Because the Dragaeran characteristics are *like* the animal
characteristics but not the same.  Thus issola have genes for
elegant egret-like shape and plumage and for hunting by standing
still and then striking quickly, but I don't see how you can use
such genes in engineering a humanoid to have elegant and polite
behavior that might lull one's adversary.  There's simply no
connection between long necks and consideration for others.

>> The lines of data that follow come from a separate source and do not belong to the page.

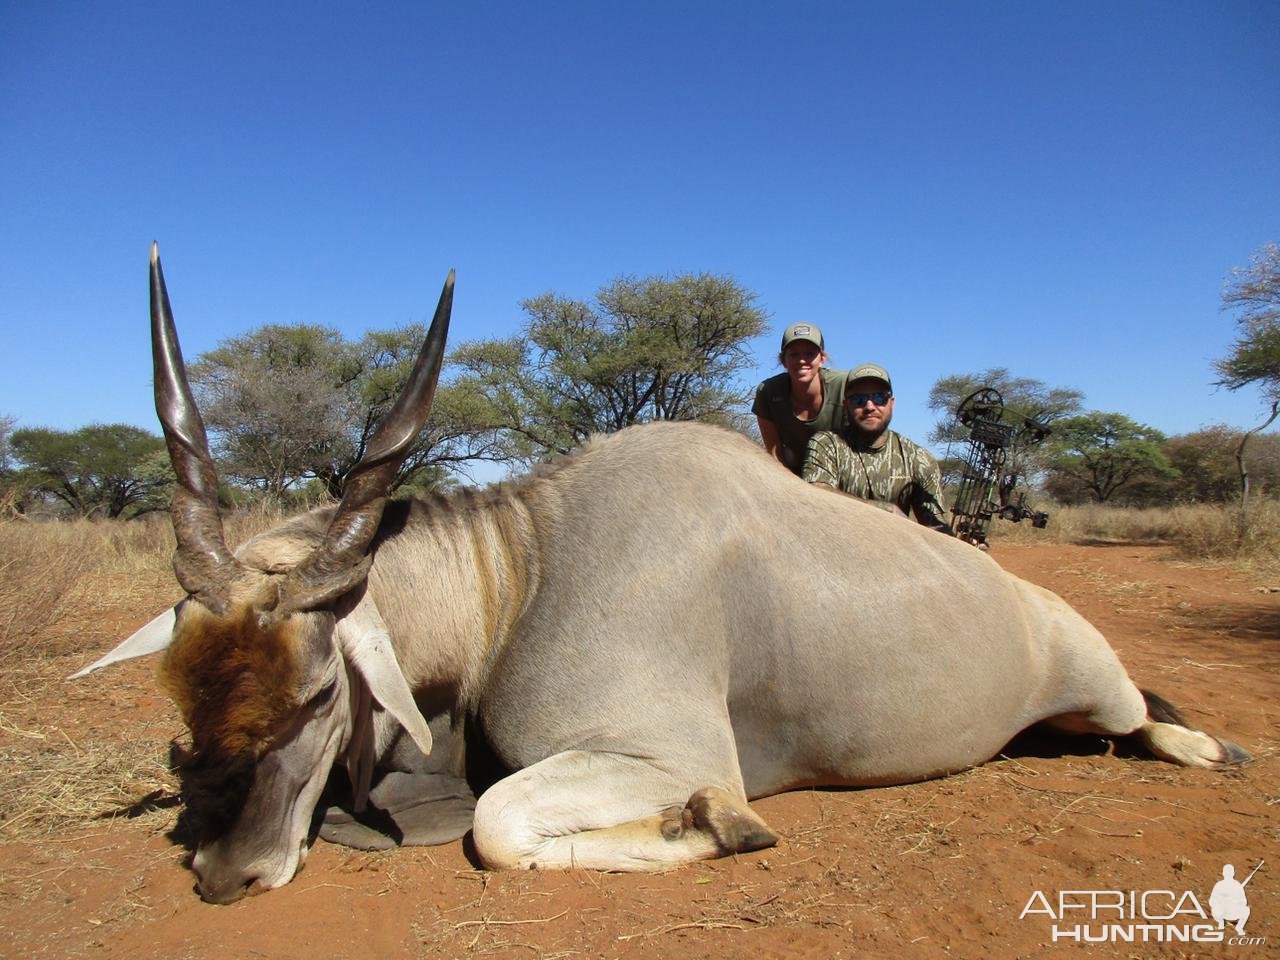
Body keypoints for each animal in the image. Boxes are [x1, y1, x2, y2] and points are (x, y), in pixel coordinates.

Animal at [74, 245, 1244, 901]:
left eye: (320, 694)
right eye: (179, 696)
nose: (227, 877)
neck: (525, 568)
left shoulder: (666, 754)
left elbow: (501, 825)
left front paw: (715, 826)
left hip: (1097, 691)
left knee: (1146, 722)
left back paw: (1210, 748)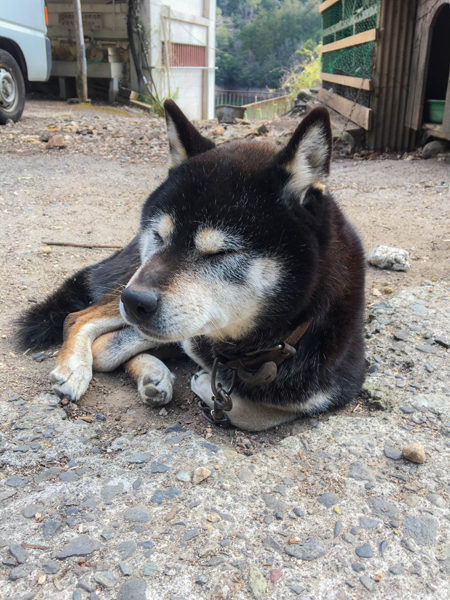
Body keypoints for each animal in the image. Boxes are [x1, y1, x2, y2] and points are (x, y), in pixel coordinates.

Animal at [16, 102, 366, 432]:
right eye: (158, 235)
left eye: (220, 252)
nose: (135, 301)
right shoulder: (188, 332)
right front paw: (206, 385)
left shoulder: (337, 386)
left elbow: (261, 414)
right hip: (133, 281)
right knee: (80, 321)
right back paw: (77, 368)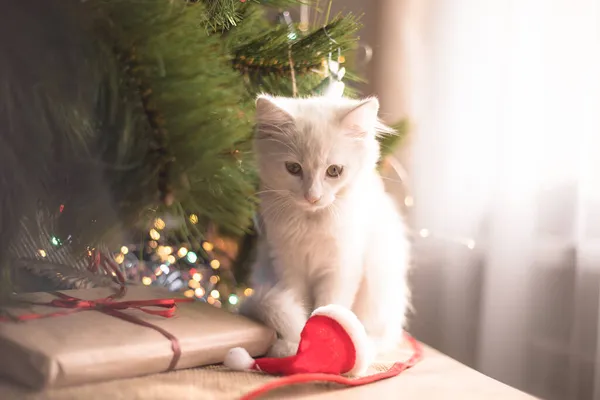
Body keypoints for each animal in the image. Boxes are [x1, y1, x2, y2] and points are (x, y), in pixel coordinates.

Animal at [241, 94, 410, 360]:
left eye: (334, 171)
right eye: (293, 168)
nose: (312, 197)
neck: (311, 223)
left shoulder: (340, 268)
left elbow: (327, 310)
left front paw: (323, 349)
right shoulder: (288, 266)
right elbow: (299, 309)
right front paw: (294, 345)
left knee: (382, 338)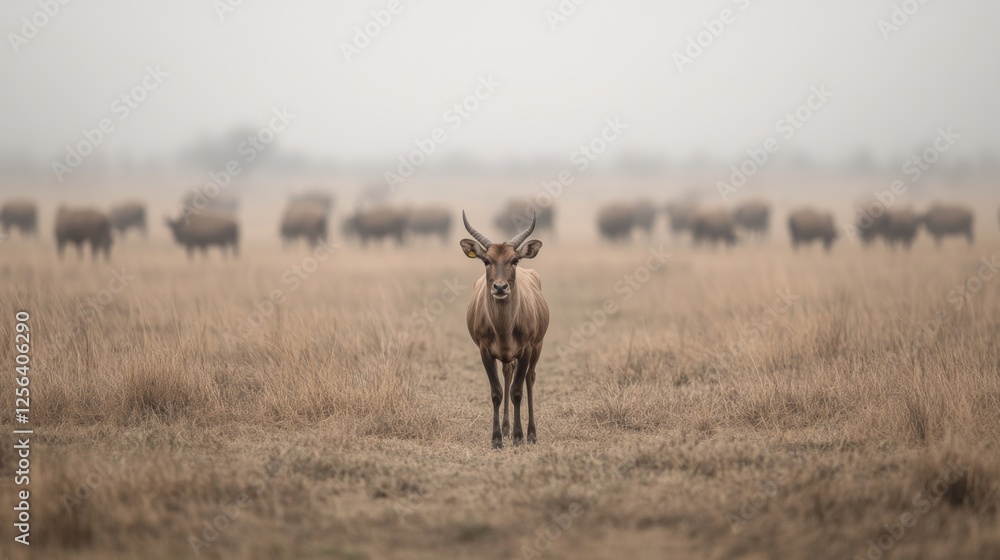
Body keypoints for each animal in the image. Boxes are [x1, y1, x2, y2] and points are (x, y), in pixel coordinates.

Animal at [461, 211, 549, 449]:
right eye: (486, 260)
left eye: (515, 259)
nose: (500, 287)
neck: (503, 330)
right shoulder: (485, 352)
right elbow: (497, 392)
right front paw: (497, 438)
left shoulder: (526, 349)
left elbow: (517, 391)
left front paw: (519, 437)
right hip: (507, 356)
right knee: (508, 373)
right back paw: (507, 429)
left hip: (537, 348)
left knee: (529, 378)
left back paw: (531, 434)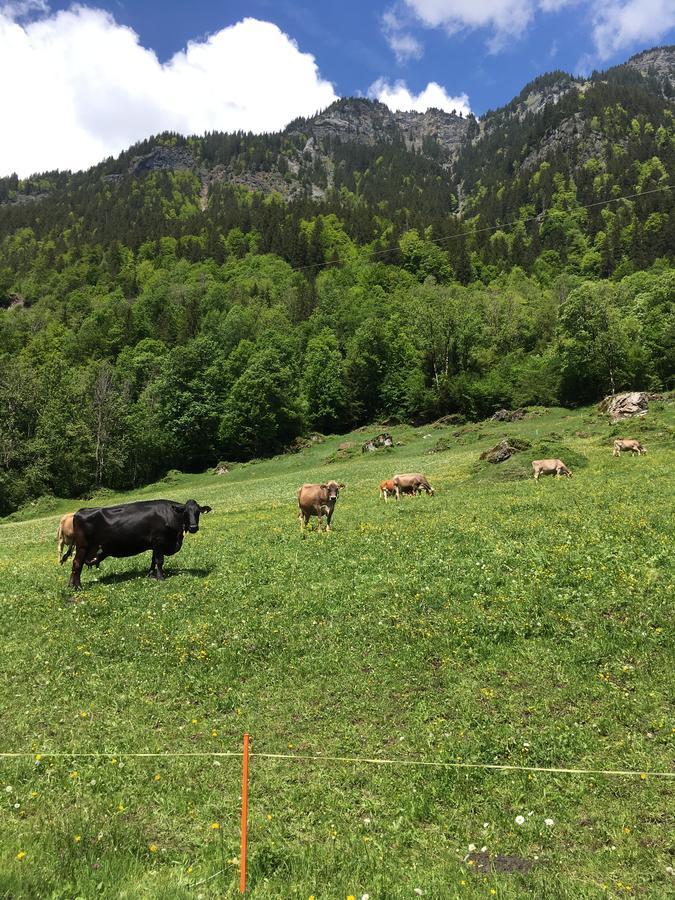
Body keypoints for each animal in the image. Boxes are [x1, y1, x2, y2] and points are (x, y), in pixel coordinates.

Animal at [68, 500, 211, 592]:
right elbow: (160, 560)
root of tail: (79, 512)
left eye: (198, 512)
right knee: (77, 564)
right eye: (185, 512)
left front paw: (150, 574)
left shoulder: (154, 544)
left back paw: (71, 586)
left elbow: (153, 560)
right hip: (82, 546)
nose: (193, 527)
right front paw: (160, 577)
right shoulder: (159, 540)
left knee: (75, 565)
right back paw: (78, 587)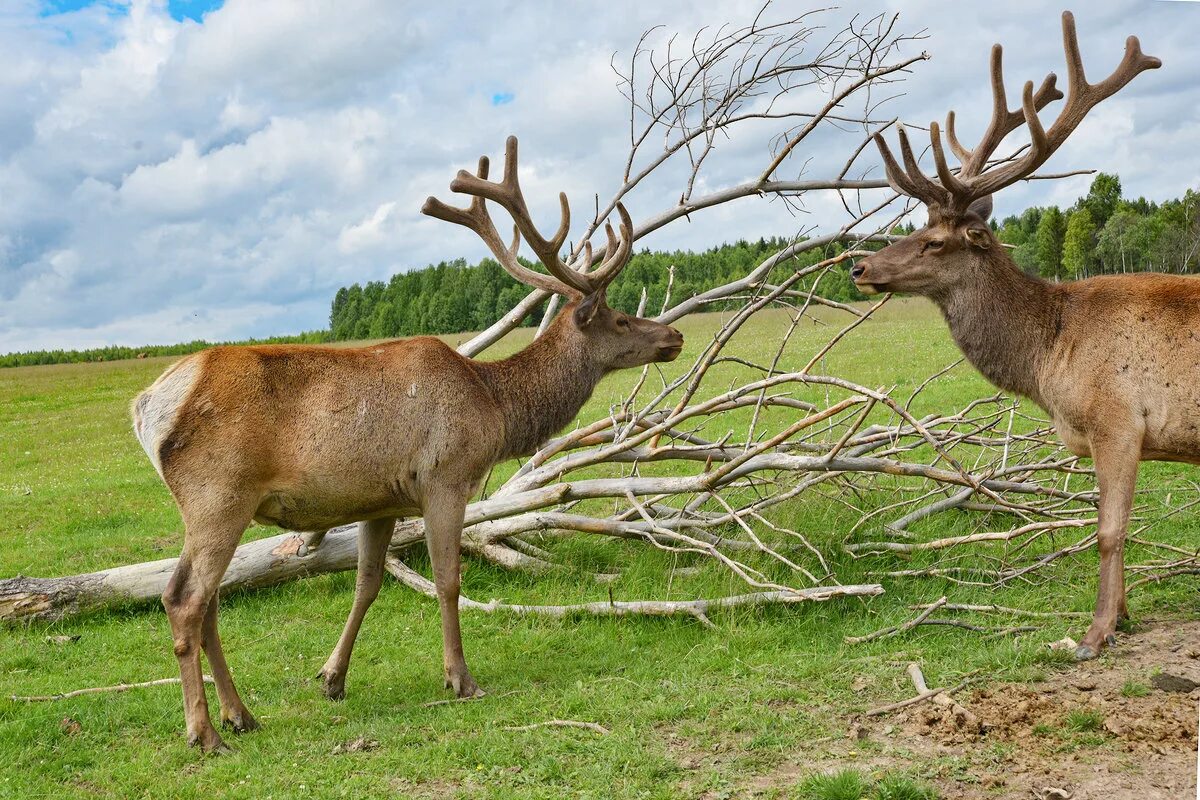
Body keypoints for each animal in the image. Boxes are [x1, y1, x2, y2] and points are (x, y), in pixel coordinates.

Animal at [131, 134, 686, 753]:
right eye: (619, 319)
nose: (674, 335)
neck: (494, 406)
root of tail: (148, 407)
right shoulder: (445, 475)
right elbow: (448, 579)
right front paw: (460, 678)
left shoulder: (381, 500)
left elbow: (367, 585)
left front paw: (332, 677)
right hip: (219, 494)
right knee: (185, 599)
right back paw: (205, 731)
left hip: (213, 505)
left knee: (202, 601)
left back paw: (240, 715)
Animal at [849, 12, 1166, 662]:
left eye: (934, 241)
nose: (859, 267)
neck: (1051, 354)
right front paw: (1122, 617)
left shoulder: (1119, 420)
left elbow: (1109, 530)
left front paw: (1096, 633)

The same goes for many other Houses.

A more technical point is that you wouldn't expect one animal's
gene to function the same way when spliced into another animal.
For instance, I could believe that Dzur are aggressive for the
same reason the dzur are--say, for the sake of simplicity, 
testosterone levels.  But to use dzur genes to make aggressive
Dragaerans, you'd need their gene for their version of
testosterone, their genes and promoters that control the levels,
their gene for the receptor, and all this functions in dzur the
way it does because of their testosterone metabolism and
their brain structure.  Maybe you could bring in the genes that
control all that and make humans more like dzur.  But I imagine
it would be far easier to just increase the production of
testosterone in humans by making one change.  And throw in a bit
of dzur DNA for a marker if it pleased you.